-- Entries provided follows --

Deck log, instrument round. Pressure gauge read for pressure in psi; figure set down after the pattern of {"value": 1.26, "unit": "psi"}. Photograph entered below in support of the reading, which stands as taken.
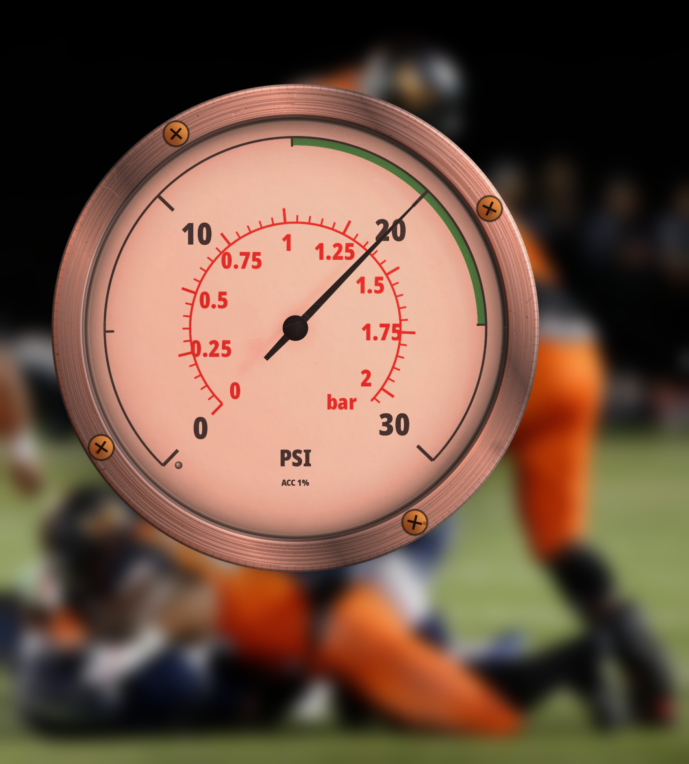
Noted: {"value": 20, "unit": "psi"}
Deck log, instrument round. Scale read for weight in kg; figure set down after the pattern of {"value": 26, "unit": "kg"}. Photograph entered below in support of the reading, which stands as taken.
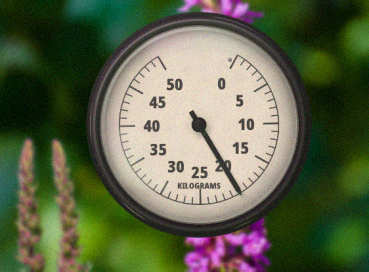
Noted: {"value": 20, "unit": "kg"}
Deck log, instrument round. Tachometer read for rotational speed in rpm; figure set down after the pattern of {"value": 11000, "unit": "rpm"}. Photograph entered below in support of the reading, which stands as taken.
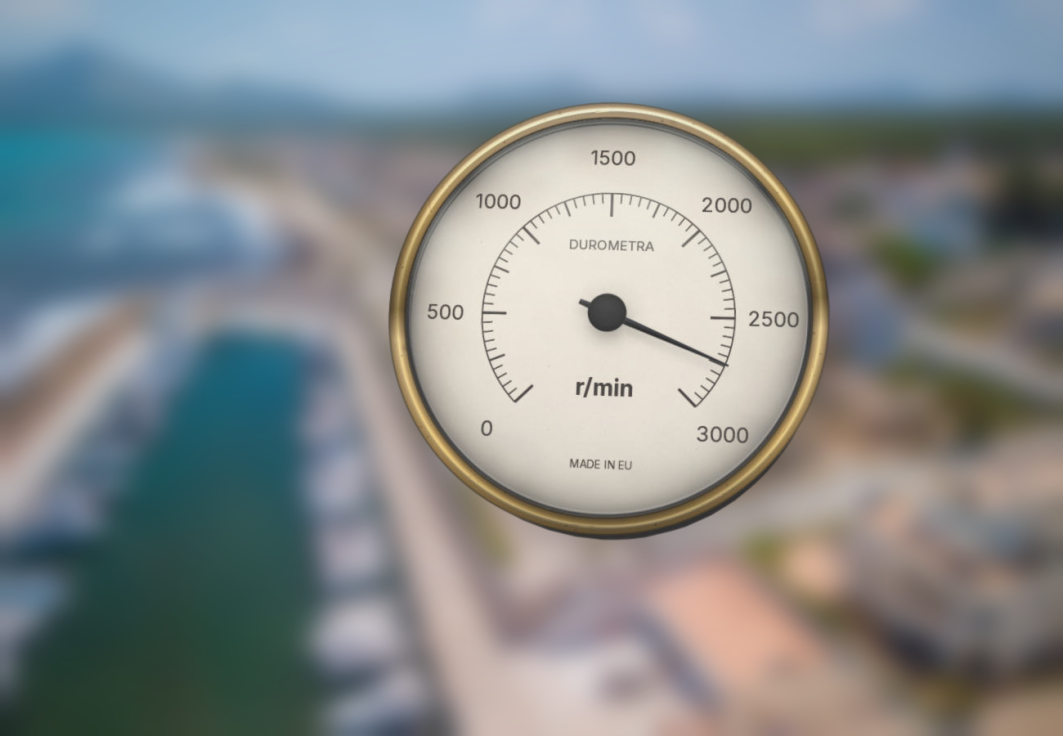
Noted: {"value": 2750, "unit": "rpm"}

-- Entries provided concluded --
-- Entries provided follows --

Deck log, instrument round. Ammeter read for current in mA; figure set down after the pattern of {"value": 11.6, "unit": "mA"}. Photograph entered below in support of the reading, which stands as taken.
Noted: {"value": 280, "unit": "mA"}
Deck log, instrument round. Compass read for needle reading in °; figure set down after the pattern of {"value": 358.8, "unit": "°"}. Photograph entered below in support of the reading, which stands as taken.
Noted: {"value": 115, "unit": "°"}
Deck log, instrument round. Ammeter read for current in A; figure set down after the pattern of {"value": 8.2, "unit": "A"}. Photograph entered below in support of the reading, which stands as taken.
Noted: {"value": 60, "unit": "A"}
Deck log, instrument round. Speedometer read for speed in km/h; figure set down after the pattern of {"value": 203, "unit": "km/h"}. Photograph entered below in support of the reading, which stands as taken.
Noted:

-- Entries provided concluded --
-- Entries provided follows --

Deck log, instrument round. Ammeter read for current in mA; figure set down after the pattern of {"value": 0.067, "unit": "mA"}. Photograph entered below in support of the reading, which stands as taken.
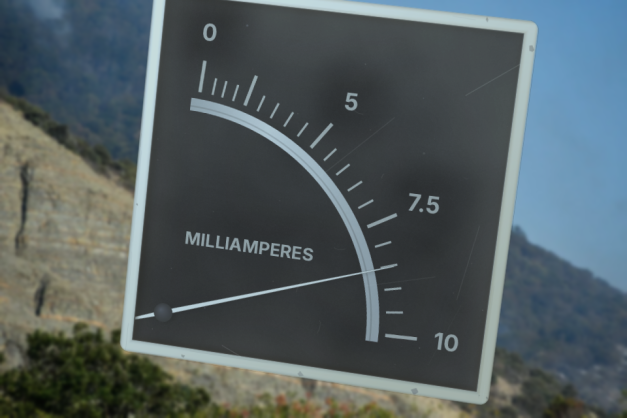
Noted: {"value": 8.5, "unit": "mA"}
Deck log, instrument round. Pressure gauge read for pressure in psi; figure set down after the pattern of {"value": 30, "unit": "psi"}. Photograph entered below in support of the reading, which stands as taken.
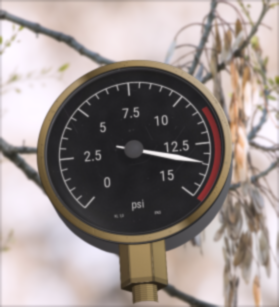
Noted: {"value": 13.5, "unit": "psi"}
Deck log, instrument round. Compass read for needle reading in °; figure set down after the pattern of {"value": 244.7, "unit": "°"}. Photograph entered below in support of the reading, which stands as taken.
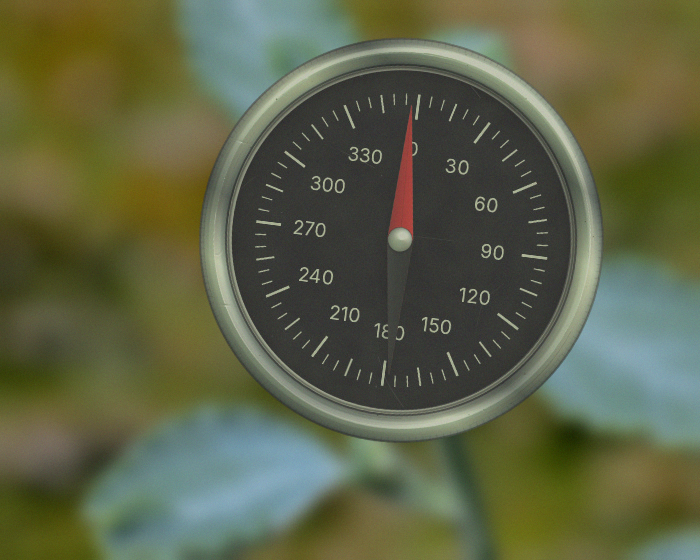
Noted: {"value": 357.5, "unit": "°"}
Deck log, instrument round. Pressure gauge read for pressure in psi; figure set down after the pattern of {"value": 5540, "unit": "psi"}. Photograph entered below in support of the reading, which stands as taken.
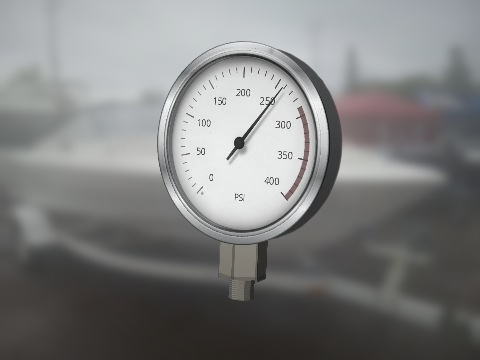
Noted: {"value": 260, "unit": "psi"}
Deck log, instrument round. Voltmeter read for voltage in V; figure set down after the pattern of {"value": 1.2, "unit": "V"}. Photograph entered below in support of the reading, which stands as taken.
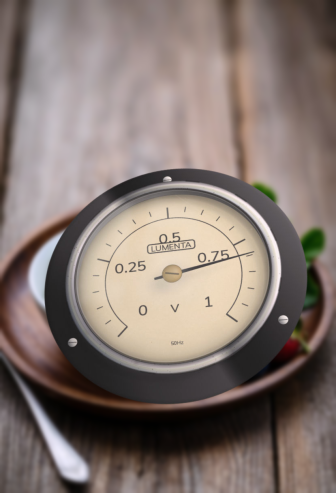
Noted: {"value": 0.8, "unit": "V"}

-- Entries provided concluded --

## [What you have to do]
Report every line of the data above that contains the word "Compass", copying each one in full.

## [Answer to the exercise]
Deck log, instrument round. Compass read for needle reading in °; figure set down after the pattern of {"value": 358.8, "unit": "°"}. Photograph entered below in support of the reading, which stands as taken.
Deck log, instrument round. Compass read for needle reading in °; figure set down after the pattern of {"value": 244.7, "unit": "°"}. Photograph entered below in support of the reading, which stands as taken.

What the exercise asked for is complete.